Senza il golpe dei bolscevichi anche un bellimbusto come Kerensky, con la coalizione dei socialisti, sarebbe bastato a rimettere in auge il Paese e il prezzo umano pagato non sarebbe stato così alto. Lui era poca cosa e il pomeriggio si pasticcava, ma un suo governo sarebbe stato di sicuro sufficiente per l’industrializzazione. Magari questa sarebbe stata più lenta ma salvato vite umane, non sarebbe stata quella frenetica corsa mortale.
La storia è come una bella signora ma essendo storia è datata. Quando ci si avvicina non si deve cedere alle sue lusinghe, ai suoi vezzi. Occorre struccarla, osservarla senza cerone. Così è necessario fare con la rivoluzione russa. Per mantenere una sembianza romantica, esaltare il pathos, con lo sfruttamento dei media, tutti i misfatti vengono attribuiti a Stalin. No, “Baffone” non ha fatto altro che percorrere il sentiero tracciato e indicato da Lenin. Lo ha compiuto alla grande, come un Ivan IV il Terribile, un Gengis Khan, questo sì. Con il suo vigore all’apparenza bonario ha saputo colpire, oltre gli oppositori, anche gli stalinisti, questa la sua originalità. Victor Serge conferma che la colpa è antecedente: “il germe dello stalinismo esisteva già nel bolscevismo dalle origini.” La purga era già un embrione di Lenin. Lo zar Nicola II e la sua famiglia sono stati trucidati a Ekaterinburg con l’avallo di Lenin.

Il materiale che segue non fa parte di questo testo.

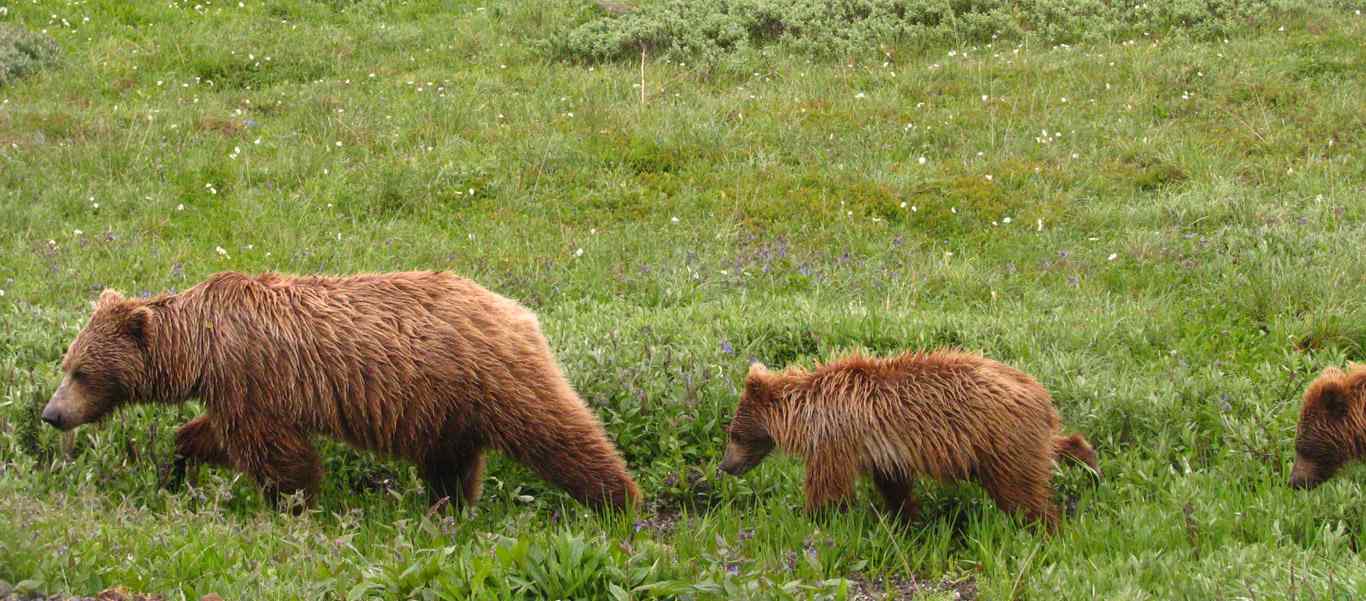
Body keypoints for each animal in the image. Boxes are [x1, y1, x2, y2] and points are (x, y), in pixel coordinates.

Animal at [42, 271, 639, 510]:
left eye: (81, 372)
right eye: (67, 363)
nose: (51, 414)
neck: (200, 346)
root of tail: (514, 308)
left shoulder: (250, 376)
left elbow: (275, 452)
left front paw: (291, 503)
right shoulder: (236, 388)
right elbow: (214, 433)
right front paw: (179, 462)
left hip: (492, 379)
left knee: (557, 432)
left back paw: (618, 501)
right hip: (444, 406)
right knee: (451, 461)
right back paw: (445, 509)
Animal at [721, 352, 1092, 529]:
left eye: (735, 435)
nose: (725, 466)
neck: (806, 412)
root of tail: (1040, 394)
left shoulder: (834, 439)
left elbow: (828, 487)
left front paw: (810, 517)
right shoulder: (881, 450)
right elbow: (894, 485)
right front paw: (906, 518)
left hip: (998, 440)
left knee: (1020, 493)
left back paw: (1046, 528)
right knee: (1047, 453)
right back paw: (1089, 462)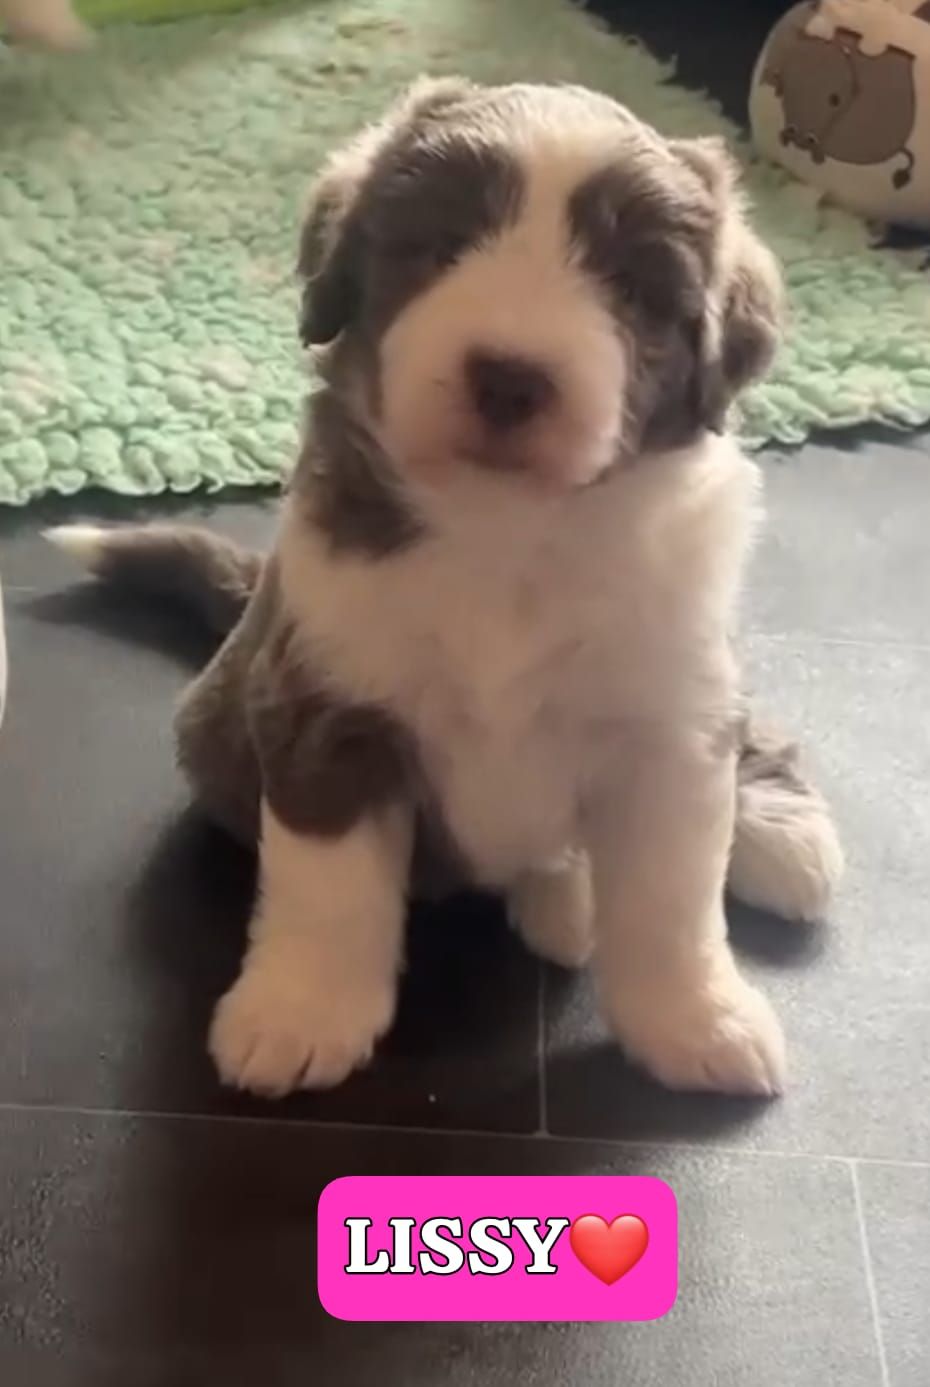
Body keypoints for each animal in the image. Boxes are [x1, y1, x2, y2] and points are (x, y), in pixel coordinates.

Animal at [49, 79, 843, 1100]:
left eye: (631, 289)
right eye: (438, 247)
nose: (510, 377)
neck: (507, 531)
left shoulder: (669, 722)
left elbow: (672, 898)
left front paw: (699, 1022)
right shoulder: (327, 709)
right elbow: (328, 886)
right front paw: (298, 1015)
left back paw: (780, 835)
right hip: (214, 729)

Se ti immergi in quel periodo libero dalla retorica romanzata, passeggi nella Prospettiva Nievskij, senti il fetore di un cadavere putrefatto, in decomposizione. La terra sputa l’olezzo di un gregge immolato da un pastore che era preda di una follia di onnipotenza. Le pagine sono intrise del sudore degli schiavi del lavoro e ti ritrovi le mani sporche di sangue.
Ogni tanto qualcuno fugge dall’eden rosso racconta e… non viene creduto. Viktor Kravcenko chiede asilo politico all’America e pubblica nel 1946 ”Ho scelto la libertà”, per rappresaglia trenta suoi parenti rimasti nella santa terra sono uccisi. I partiti comunisti europei lo accusano di falsità e deve far causa a un giornale francese. Vincerà ma… Aragon e la madre morente: “Cosa dice Stalin?” Kravcenko si suiciderà, aiutato forse dalla N.K.V.D. che aveva scoperto il suo nascondiglio. Ma quando i complici ideologici di questa grande strage si batteranno il petto belando mea culpa, mea culpa?
E quando finalmente con il XX Congresso del Pcus e Chruscev sarà sancita la destalinizzazione c’è la sorpresa: non c’è controparte, non ci sono avversari da risarcire. Stalin, l’uomo d’acciaio, li ha sterminati tutti!
Una storia di nefandezze immani che ha ancora i suoi seguaci, in Italia e nel mondo. Odiare i comunisti è un imperativo etico.